**TEXT:**
———

Wooden "halls" predating Long Barrows in Herefordshire



This story is all over the media at the moment -- interesting.  No doubt much more to be revealed.....


Public release date: 30-Jul-2013
Contact: Mike Addelman
michael.addelman@manchester.ac.uk

Two 6,000-year-old 'halls of the dead' unearthed, in UK first

The remains of two large 6000-year-old halls, each buried within a prehistoric burial mound, have been discovered by archaeologists from The University of Manchester and Herefordshire Council -- in a UK first.
The sensational finds on Dorstone Hill, near Peterchurch in Herefordshire, were thought to be constructed between 4000 and 3600 BC.
Some of the burnt wood discovered at the site shows the character of the building's structure above ground level -- in another UK first.
The buildings, probably used by entire communities, are of unknown size, but may have been of similar length to the Neolithic long barrows beneath which they were found – 70metres and 30m long.
They were, say the team, deliberately burnt down after they were constructed and their remains incorporated into the two burial mounds.
However -- much detail has been preserved in the larger barrow: structural timbers in carbonized form, postholes showing the positions of uprights, and the burnt remains of stakes forming internal partitions.

———

**DATA SEGMENT:**

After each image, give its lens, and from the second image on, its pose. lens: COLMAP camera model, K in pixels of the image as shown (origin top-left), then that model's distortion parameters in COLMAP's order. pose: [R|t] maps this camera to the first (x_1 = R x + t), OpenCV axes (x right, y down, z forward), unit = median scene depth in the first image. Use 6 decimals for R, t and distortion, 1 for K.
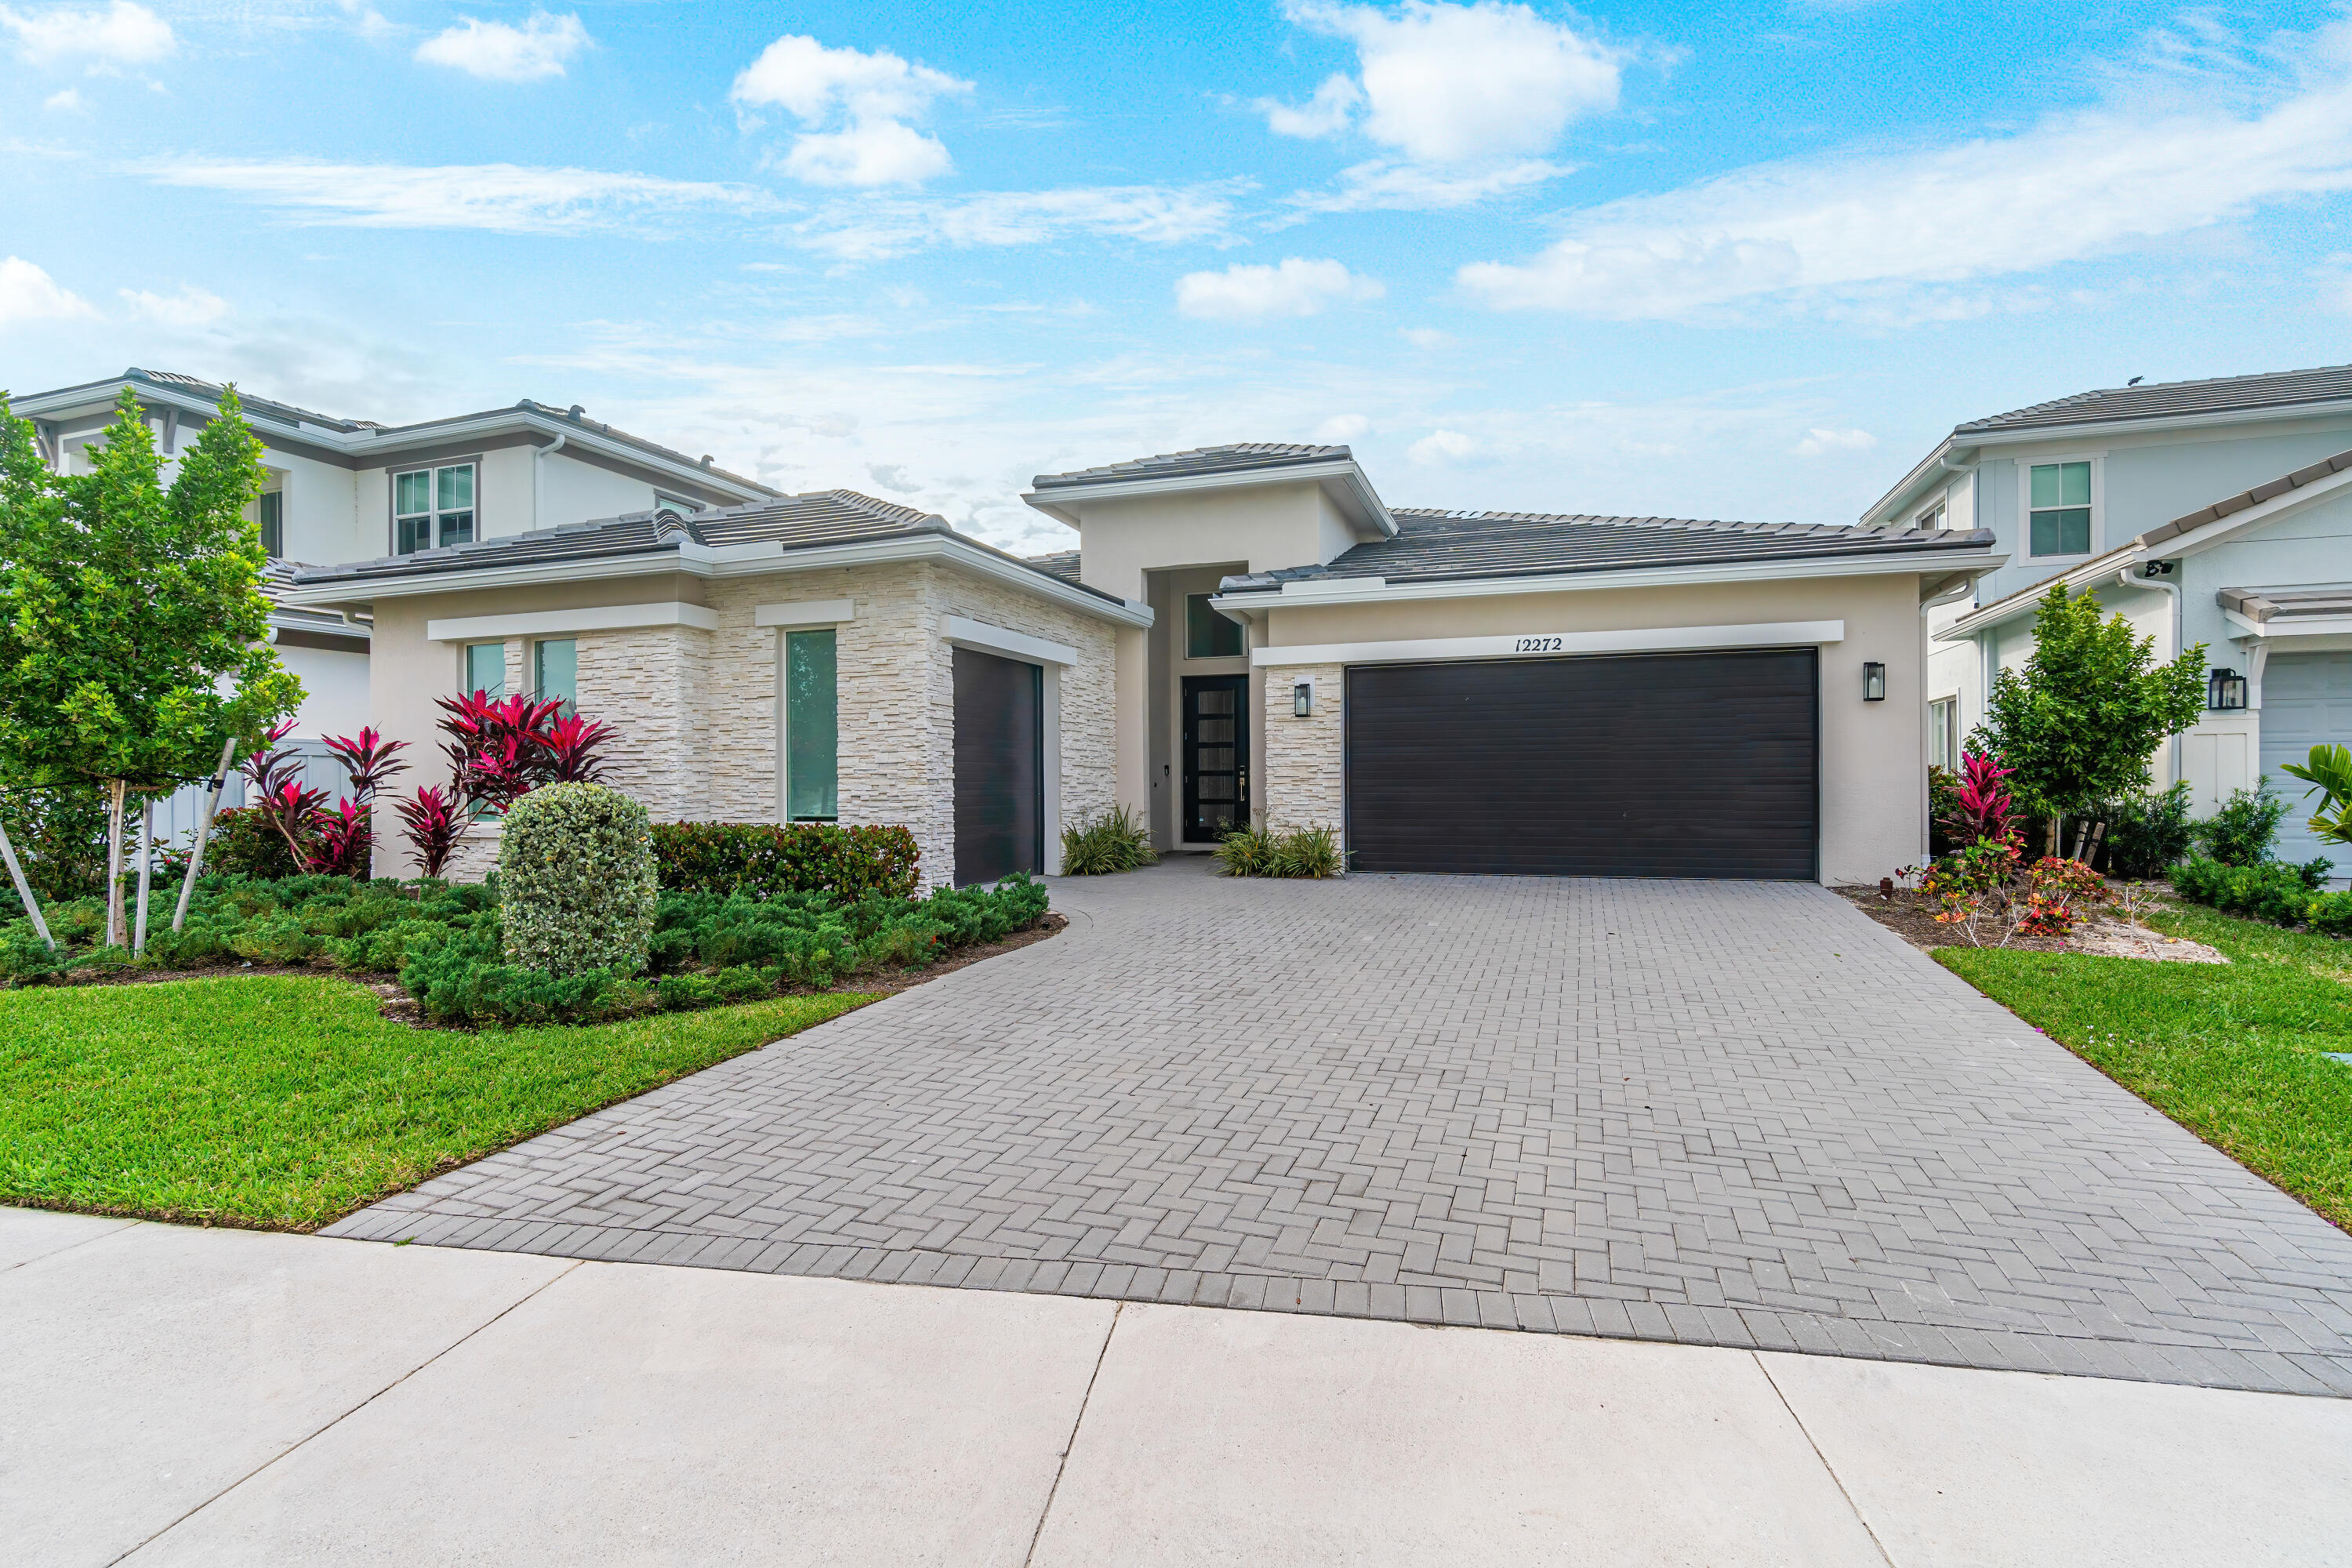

———

**PROBLEMS AND TASKS:**
a - Please print the Dorstone Hill text from "The sensational finds" up to and including "two burial mounds.".
b - List each kind of detail that the Dorstone Hill text says has been preserved in the larger barrow.

**WRITTEN RESPONSES:**
a -
The sensational finds on Dorstone Hill, near Peterchurch in Herefordshire, were thought to be constructed between 4000 and 3600 BC.
Some of the burnt wood discovered at the site shows the character of the building's structure above ground level -- in another UK first.
The buildings, probably used by entire communities, are of unknown size, but may have been of similar length to the Neolithic long barrows beneath which they were found – 70metres and 30m long.
They were, say the team, deliberately burnt down after they were constructed and their remains incorporated into the two burial mounds.

b -
- Structural timbers in carbonized form
- Postholes showing the positions of uprights
- The burnt remains of stakes forming internal partitions